Fish skin or silver sulfadiazine had similar effects and to me are both approximating placebo from the studies I read. The fish does nothing for pain and no difference in the scarring time vs the silver ointments.
Results:
With two weeks of treatment, 60% of the ‘collagen group’ wounds and only 42% of the ‘conventional group’ wounds were sterile (P=0.03). Healthy granulation tissue appeared earlier over collagen-dressed wounds than over conventionally treated wounds (P=0.03). After eight weeks, 52 (87%) of ‘collagen group’ wounds and 48 (80%) of ‘conventional group’ wounds were >75% healed (P=0.21). Eight patients in the ‘collagen group’ and 12 in the ‘conventional group’ needed partial split-skin grafting (P=0.04). Collagen-treated patients enjoyed early and more subjective mobility.
Conclusion:
No significant better results in terms of completeness of healing of burn and chronic wounds between collagen dressing and conventional dressing were found. Collagen dressing, however, may avoid the need of skin grafting, and provides additional advantage of patients’ compliance and comfort.

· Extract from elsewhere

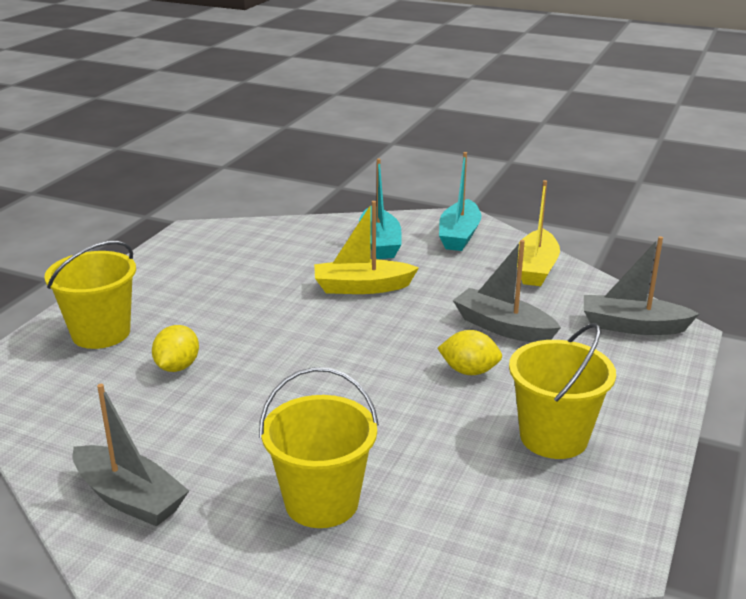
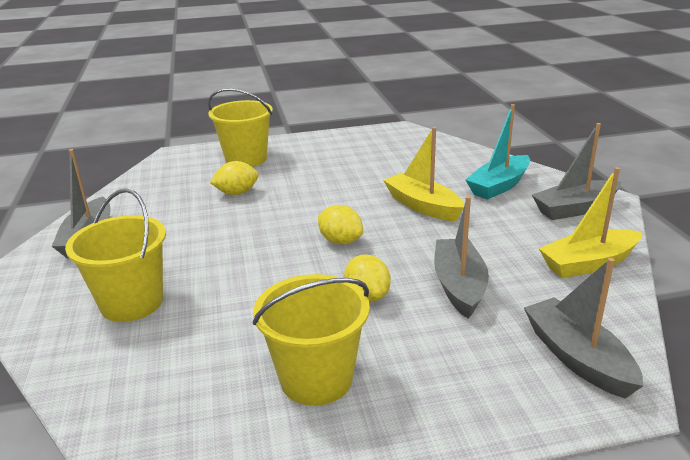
camera: 55 degrees right, 0 degrees up
(365, 348) = (340, 241): none -> yellow lemon
(459, 235) = (575, 209): turquoise boat -> grey boat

If other fish skins were tried it must have been similar results.
Its a fantastic substitute for bandages in the sense that you don't need to take off the fish skin everyday.
Its also better are retaining moisture in the burn wounds than cotton badages.
No need for antibiotics, painkillers etc
Its also really cheap. Fish farms regard them as waste.
sMarsIntruder•1h ago
This reminds me of Milton Friedman’s arguments against the FDA.
lukebitts•1h ago
MattGaiser•1h ago
> But Brazil lacks the human skin, pig skin, and artificial alternatives that are widely available in the US.
This is not an improvement on existing methods (it may end up being, but that is not the motivation) but rather a case of it being all they have to work with.
Tilapia skin is probably better than no skin at all.
hu3•32m ago
But the article says Tilapia skin is better in multiple aspects:
> "We got a great surprise when we saw that the amount of collagen proteins, types 1 and 3, which are very important for scarring, exist in large quantities in tilapia skin, even more than in human skin and other skins," Maciel said. "Another factor we discovered is that the amount of tension, of resistance in tilapia skin is much greater than in human skin. Also the amount of moisture."
dmurray•18m ago
Do I need more collagen or more moisture in my skin? I would expect evolution made some pretty good choices around default human skin for typical human activities, and if more moisture was obviously good, I would already have it.
Maybe tilapia skin is better for people who spend 24 hours a day swimming in lakes.